Closing the gap on health disparities

“In an ideal world, there would be no need for my field of research, because everyone would have access to quality care,” says Susan Magasi.
Photo: Jenny Fontaine

Susan Magasi imagines a world where everyone has equal access to quality health care, including people with disabilities. Magasi, assistant professor of occupational therapy, is doing her best to make that happen. For her accomplishments and the promise of future achievement, she was recently named a UIC Rising Star Researcher of the Year.

“In an ideal world, there would be no need for my field of research, because everyone would have access to quality care,” Magasi says.

She conducts community-engaged participatory research, partnering with organizations in the disability community. “We hold each other accountable to make sure we are responsive to the community, not imposing outside solutions on people with disabilities,” she explains.

Since joining UIC in 2013, Magasi has been principal investigator on five grants from organizations that include the National Cancer Institute, American Cancer Society and National Institute on Disability, Independent Living, and Rehabilitation Research.

Her current research began with focus groups that identified barriers to health care for people with disabilities, both physical (like exam equipment that can’t be adjusted for people in wheelchairs) and attitudinal (such as clinicians who assume people with disabilities can’t make their own health care decisions).

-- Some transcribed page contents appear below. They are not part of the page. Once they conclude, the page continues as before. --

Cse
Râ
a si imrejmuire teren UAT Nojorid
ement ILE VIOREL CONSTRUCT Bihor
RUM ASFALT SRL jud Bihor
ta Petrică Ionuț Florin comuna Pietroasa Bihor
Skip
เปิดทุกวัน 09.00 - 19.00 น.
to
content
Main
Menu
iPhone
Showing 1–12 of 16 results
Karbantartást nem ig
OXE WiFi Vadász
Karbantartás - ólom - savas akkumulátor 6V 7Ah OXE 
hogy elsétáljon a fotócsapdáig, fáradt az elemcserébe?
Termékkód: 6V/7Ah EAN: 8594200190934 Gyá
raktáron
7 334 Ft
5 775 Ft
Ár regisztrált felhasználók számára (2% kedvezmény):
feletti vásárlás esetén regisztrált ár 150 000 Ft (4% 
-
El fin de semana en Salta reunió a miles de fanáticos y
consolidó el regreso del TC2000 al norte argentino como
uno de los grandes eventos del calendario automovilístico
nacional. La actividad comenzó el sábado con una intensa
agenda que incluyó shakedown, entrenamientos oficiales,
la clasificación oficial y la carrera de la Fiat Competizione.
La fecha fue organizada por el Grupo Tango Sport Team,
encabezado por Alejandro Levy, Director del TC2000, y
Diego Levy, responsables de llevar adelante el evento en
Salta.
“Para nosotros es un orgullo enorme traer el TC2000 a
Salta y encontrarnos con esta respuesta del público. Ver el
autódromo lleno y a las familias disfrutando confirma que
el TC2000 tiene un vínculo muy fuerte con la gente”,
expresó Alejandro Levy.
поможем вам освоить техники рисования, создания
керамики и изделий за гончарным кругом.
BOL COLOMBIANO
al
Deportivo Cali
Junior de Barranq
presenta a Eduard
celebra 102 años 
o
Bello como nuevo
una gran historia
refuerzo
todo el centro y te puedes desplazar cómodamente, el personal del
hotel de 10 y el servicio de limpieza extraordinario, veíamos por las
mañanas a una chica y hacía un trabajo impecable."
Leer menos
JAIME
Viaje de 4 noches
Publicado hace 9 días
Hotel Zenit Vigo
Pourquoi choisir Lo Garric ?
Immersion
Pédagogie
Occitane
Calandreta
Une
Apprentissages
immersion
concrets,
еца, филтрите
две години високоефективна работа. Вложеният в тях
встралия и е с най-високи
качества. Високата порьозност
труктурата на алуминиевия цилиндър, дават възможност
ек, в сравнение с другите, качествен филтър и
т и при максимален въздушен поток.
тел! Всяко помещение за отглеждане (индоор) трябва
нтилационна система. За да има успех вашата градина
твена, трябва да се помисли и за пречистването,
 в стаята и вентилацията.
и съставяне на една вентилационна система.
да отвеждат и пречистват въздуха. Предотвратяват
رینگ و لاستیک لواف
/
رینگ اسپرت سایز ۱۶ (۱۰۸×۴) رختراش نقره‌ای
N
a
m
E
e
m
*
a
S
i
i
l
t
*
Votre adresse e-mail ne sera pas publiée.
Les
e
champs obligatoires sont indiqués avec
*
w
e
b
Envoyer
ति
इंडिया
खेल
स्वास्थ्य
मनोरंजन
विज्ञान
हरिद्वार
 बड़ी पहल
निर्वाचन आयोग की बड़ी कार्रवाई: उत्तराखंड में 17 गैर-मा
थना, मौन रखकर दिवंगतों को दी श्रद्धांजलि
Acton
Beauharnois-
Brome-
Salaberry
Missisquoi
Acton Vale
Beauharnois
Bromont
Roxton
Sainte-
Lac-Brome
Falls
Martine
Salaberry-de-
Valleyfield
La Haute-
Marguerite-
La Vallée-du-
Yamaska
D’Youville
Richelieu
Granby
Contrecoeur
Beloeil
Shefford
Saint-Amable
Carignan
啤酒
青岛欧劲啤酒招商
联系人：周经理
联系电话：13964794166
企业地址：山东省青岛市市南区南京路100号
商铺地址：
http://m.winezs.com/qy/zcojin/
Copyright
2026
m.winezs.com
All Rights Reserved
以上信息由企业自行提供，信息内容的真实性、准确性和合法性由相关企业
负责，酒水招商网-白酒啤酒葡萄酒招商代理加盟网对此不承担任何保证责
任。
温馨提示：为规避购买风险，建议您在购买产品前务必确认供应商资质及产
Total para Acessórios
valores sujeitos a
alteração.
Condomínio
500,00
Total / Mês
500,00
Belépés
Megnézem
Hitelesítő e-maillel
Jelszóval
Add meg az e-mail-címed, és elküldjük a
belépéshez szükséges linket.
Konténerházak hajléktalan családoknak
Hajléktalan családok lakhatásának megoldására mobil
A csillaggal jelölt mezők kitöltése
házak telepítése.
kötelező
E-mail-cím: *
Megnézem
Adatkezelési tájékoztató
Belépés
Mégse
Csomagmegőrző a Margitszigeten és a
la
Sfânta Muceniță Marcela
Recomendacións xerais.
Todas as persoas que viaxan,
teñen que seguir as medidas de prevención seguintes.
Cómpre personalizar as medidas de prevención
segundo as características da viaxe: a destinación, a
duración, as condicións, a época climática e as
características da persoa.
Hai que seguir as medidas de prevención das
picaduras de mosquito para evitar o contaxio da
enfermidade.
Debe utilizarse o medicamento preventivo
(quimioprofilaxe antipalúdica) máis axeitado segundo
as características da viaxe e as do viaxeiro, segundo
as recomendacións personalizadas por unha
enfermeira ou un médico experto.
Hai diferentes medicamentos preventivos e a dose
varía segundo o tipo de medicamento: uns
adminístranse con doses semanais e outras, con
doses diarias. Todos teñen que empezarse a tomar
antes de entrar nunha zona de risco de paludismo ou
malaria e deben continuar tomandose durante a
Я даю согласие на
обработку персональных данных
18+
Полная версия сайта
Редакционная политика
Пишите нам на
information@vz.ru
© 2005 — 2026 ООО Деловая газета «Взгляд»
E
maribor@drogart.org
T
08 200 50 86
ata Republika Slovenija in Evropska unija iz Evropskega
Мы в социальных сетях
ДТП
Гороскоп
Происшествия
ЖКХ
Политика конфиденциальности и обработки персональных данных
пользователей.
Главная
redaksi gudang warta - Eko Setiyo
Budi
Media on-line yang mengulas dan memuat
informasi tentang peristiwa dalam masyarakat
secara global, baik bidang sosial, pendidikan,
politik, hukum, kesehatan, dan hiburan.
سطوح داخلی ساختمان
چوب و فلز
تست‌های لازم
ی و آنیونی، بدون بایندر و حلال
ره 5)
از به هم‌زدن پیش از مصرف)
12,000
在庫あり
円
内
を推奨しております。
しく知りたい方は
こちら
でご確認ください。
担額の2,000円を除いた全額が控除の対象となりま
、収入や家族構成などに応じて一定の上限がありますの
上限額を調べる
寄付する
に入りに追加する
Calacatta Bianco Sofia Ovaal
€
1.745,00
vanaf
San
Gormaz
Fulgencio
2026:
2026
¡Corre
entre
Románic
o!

The next step: using peer support to develop tools for overcoming these barriers.

“We’ve tried to develop interventions that build off the strengths of the disability community,” Magasi says. “Peer support has always been at the heart of the disability rights movement.”

With a five-year, $730,000 grant from the NIDILRR, Magasi is developing a peer health navigator program in partnership with Access Living, a Center for independent Living, and Community Care Alliance of Illinois, a Medicaid managed care provider. The goal is to create a model for navigator programs that can be used in other settings.

In the pilot study, eight people of various ages and disabilities were trained as peer health navigators. They are working with 20 patients, to help people break down barriers to care through a structured process of goal setting, barrier identification and action planning and help make sure that people get the care they need.

Next fall, the project will expand to a clinical trial with 120 patients.

“Already, we’re chipping away at health care disparities,” Magasi says.

For example, one man had trouble getting his wheelchair repaired. A peer navigator helped him break down the process into steps to get the repairs done.

“Something really special is happening with the navigators, too — a sense of empowerment,” Magasi says.

Last fall, Magasi put her research into action with ScreenABLE Saturday, a community health event in partnership with the Chicago Cancer Health Equality Collaboration that included free accessible mammograms to disabled women.

“For many of the women who attended, it was the first time they had had a mammogram,” Magasi says.

“This was an exciting project because it allowed us to take what we know from research and translate that into direct community impact.”